### Your goal
Would you restate the listing word for word, with the images omitted?

··········

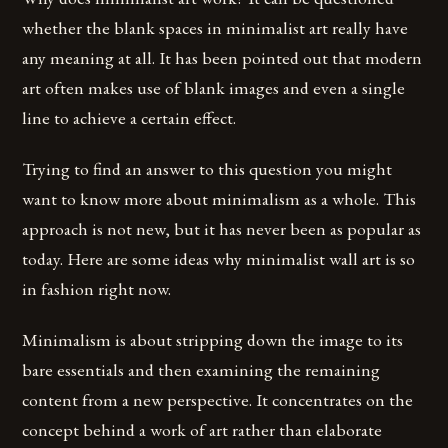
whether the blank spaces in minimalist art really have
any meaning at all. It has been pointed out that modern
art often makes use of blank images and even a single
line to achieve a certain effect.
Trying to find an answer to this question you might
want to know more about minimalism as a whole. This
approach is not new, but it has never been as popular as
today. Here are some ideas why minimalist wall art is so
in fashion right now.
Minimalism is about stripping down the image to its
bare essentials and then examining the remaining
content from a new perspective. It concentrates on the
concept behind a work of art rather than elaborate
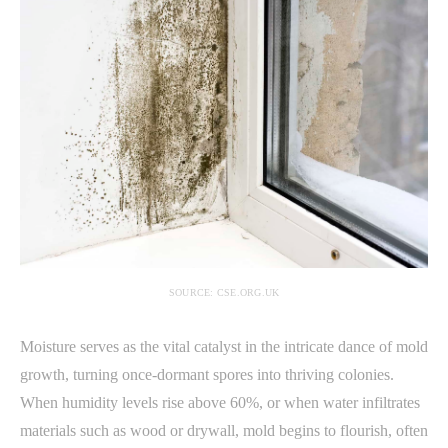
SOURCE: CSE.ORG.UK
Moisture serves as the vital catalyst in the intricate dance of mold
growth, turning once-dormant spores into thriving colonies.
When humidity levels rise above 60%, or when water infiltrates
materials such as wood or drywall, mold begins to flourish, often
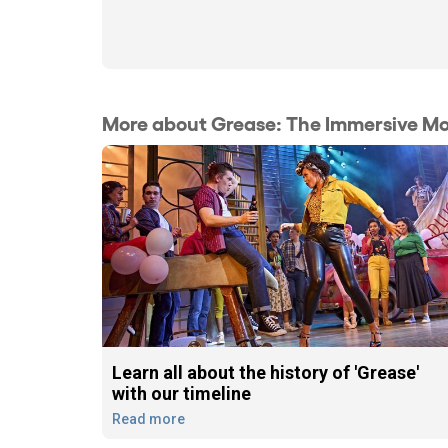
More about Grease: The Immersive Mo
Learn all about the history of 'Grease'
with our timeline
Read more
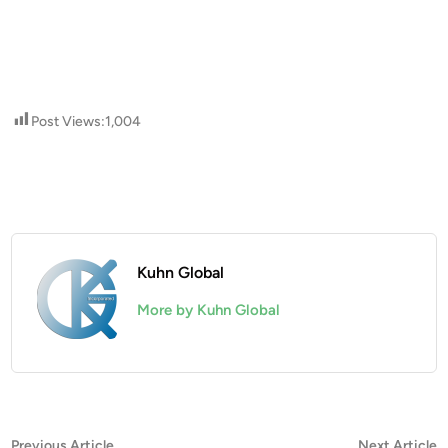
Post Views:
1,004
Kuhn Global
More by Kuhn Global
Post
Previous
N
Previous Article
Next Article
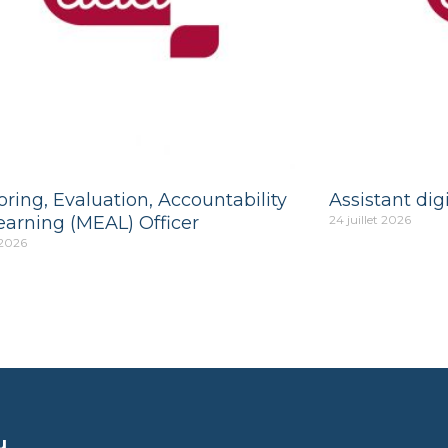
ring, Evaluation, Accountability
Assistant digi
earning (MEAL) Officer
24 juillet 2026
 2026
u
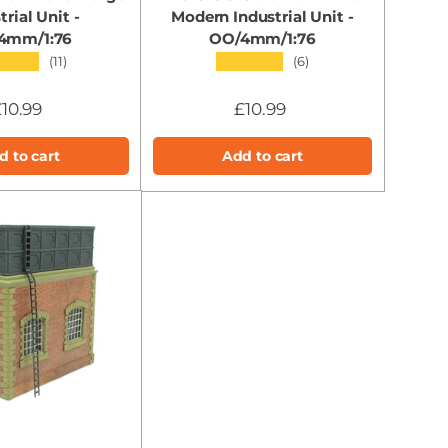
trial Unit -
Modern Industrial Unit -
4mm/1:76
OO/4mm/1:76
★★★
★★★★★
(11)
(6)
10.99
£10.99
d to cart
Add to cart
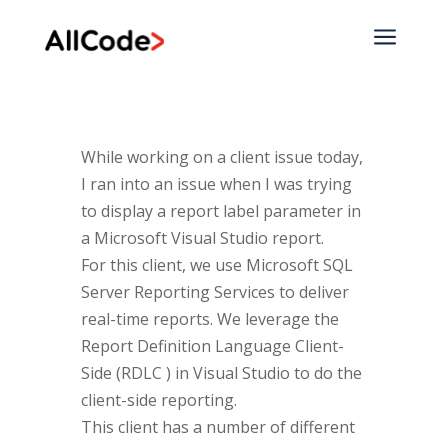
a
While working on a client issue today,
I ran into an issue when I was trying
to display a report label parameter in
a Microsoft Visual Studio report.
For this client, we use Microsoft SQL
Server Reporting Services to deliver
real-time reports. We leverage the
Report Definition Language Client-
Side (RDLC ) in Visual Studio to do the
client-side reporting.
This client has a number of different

··········

### Result of this task
whether the blank spaces in minimalist art really have
any meaning at all. It has been pointed out that modern
art often makes use of blank images and even a single
line to achieve a certain effect.
Trying to find an answer to this question you might
want to know more about minimalism as a whole. This
approach is not new, but it has never been as popular as
today. Here are some ideas why minimalist wall art is so
in fashion right now.
Minimalism is about stripping down the image to its
bare essentials and then examining the remaining
content from a new perspective. It concentrates on the
concept behind a work of art rather than elaborate
SOURCE: CSE.ORG.UK
Moisture serves as the vital catalyst in the intricate dance of mold
growth, turning once-dormant spores into thriving colonies.
When humidity levels rise above 60%, or when water infiltrates
materials such as wood or drywall, mold begins to flourish, often
More about Grease: The Immersive Mo
Learn all about the history of 'Grease'
with our timeline
Read more
Post Views:
1,004
Kuhn Global
More by Kuhn Global
Post
Previous
N
Previous Article
Next Article
ring, Evaluation, Accountability
Assistant digi
earning (MEAL) Officer
24 juillet 2026
 2026
u
trial Unit -
Modern Industrial Unit -
4mm/1:76
OO/4mm/1:76
★★★
★★★★★
(11)
(6)
10.99
£10.99
d to cart
Add to cart
a
While working on a client issue today,
I ran into an issue when I was trying
to display a report label parameter in
a Microsoft Visual Studio report.
For this client, we use Microsoft SQL
Server Reporting Services to deliver
real-time reports. We leverage the
Report Definition Language Client-
Side (RDLC ) in Visual Studio to do the
client-side reporting.
This client has a number of different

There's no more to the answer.